Directions: Switch each "common name" in the rows below to "vernacular name" and leave every other part of the rows unchanged.

Material:
■ ■ ■ ■ ■ ■ ■

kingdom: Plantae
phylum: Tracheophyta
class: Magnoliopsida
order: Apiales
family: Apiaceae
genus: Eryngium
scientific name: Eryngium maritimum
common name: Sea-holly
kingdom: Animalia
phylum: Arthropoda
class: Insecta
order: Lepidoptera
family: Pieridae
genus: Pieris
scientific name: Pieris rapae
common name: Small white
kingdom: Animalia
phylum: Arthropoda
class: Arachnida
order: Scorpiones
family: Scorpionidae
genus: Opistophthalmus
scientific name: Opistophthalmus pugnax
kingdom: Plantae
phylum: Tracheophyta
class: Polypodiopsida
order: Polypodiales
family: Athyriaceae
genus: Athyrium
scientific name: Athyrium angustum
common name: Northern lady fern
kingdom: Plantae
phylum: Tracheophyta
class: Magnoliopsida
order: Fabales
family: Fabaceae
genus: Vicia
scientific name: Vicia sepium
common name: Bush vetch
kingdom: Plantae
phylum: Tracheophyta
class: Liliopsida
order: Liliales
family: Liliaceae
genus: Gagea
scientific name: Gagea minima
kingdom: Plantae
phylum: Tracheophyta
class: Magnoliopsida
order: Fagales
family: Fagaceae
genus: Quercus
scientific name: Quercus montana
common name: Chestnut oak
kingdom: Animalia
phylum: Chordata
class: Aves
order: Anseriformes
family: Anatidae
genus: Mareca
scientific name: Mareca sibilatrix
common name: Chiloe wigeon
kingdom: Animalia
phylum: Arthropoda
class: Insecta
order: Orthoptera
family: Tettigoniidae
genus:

■ ■ ■ ■ ■ ■ ■

Answer to the exercise:
kingdom: Plantae
phylum: Tracheophyta
class: Magnoliopsida
order: Apiales
family: Apiaceae
genus: Eryngium
scientific name: Eryngium maritimum
vernacular name: Sea-holly
kingdom: Animalia
phylum: Arthropoda
class: Insecta
order: Lepidoptera
family: Pieridae
genus: Pieris
scientific name: Pieris rapae
vernacular name: Small white
kingdom: Animalia
phylum: Arthropoda
class: Arachnida
order: Scorpiones
family: Scorpionidae
genus: Opistophthalmus
scientific name: Opistophthalmus pugnax
kingdom: Plantae
phylum: Tracheophyta
class: Polypodiopsida
order: Polypodiales
family: Athyriaceae
genus: Athyrium
scientific name: Athyrium angustum
vernacular name: Northern lady fern
kingdom: Plantae
phylum: Tracheophyta
class: Magnoliopsida
order: Fabales
family: Fabaceae
genus: Vicia
scientific name: Vicia sepium
vernacular name: Bush vetch
kingdom: Plantae
phylum: Tracheophyta
class: Liliopsida
order: Liliales
family: Liliaceae
genus: Gagea
scientific name: Gagea minima
kingdom: Plantae
phylum: Tracheophyta
class: Magnoliopsida
order: Fagales
family: Fagaceae
genus: Quercus
scientific name: Quercus montana
vernacular name: Chestnut oak
kingdom: Animalia
phylum: Chordata
class: Aves
order: Anseriformes
family: Anatidae
genus: Mareca
scientific name: Mareca sibilatrix
vernacular name: Chiloe wigeon
kingdom: Animalia
phylum: Arthropoda
class: Insecta
order: Orthoptera
family: Tettigoniidae
genus:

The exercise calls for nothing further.